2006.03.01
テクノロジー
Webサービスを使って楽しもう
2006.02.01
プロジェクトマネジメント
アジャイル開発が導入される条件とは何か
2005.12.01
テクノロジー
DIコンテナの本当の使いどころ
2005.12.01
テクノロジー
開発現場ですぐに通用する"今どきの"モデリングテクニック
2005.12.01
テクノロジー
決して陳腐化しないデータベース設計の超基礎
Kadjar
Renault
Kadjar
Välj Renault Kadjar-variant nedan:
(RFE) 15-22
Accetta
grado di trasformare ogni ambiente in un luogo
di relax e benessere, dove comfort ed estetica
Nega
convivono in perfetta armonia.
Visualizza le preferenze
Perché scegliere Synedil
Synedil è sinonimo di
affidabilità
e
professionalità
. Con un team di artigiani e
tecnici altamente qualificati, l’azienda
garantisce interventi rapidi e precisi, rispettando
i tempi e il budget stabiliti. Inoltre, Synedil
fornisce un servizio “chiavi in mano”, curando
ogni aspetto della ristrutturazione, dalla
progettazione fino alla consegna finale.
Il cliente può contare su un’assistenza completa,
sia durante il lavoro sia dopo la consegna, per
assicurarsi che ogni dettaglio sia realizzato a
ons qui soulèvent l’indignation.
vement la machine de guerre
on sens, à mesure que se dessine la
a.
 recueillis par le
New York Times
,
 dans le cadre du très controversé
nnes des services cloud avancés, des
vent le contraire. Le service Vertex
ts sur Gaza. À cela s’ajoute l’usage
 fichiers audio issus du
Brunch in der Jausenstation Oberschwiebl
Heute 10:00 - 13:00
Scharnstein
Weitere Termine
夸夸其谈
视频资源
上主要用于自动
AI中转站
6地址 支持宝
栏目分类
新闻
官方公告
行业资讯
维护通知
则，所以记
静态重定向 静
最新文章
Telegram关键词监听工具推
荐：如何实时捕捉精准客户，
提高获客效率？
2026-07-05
========
» **TO DO**
Please copy all of the data above word for word, keeping every line in its original order and form.

» **WRITTEN SOLUTION**
2006.03.01
テクノロジー
Webサービスを使って楽しもう
2006.02.01
プロジェクトマネジメント
アジャイル開発が導入される条件とは何か
2005.12.01
テクノロジー
DIコンテナの本当の使いどころ
2005.12.01
テクノロジー
開発現場ですぐに通用する"今どきの"モデリングテクニック
2005.12.01
テクノロジー
決して陳腐化しないデータベース設計の超基礎
Kadjar
Renault
Kadjar
Välj Renault Kadjar-variant nedan:
(RFE) 15-22
Accetta
grado di trasformare ogni ambiente in un luogo
di relax e benessere, dove comfort ed estetica
Nega
convivono in perfetta armonia.
Visualizza le preferenze
Perché scegliere Synedil
Synedil è sinonimo di
affidabilità
e
professionalità
. Con un team di artigiani e
tecnici altamente qualificati, l’azienda
garantisce interventi rapidi e precisi, rispettando
i tempi e il budget stabiliti. Inoltre, Synedil
fornisce un servizio “chiavi in mano”, curando
ogni aspetto della ristrutturazione, dalla
progettazione fino alla consegna finale.
Il cliente può contare su un’assistenza completa,
sia durante il lavoro sia dopo la consegna, per
assicurarsi che ogni dettaglio sia realizzato a
ons qui soulèvent l’indignation.
vement la machine de guerre
on sens, à mesure que se dessine la
a.
 recueillis par le
New York Times
,
 dans le cadre du très controversé
nnes des services cloud avancés, des
vent le contraire. Le service Vertex
ts sur Gaza. À cela s’ajoute l’usage
 fichiers audio issus du
Brunch in der Jausenstation Oberschwiebl
Heute 10:00 - 13:00
Scharnstein
Weitere Termine
夸夸其谈
视频资源
上主要用于自动
AI中转站
6地址 支持宝
栏目分类
新闻
官方公告
行业资讯
维护通知
则，所以记
静态重定向 静
最新文章
Telegram关键词监听工具推
荐：如何实时捕捉精准客户，
提高获客效率？
2026-07-05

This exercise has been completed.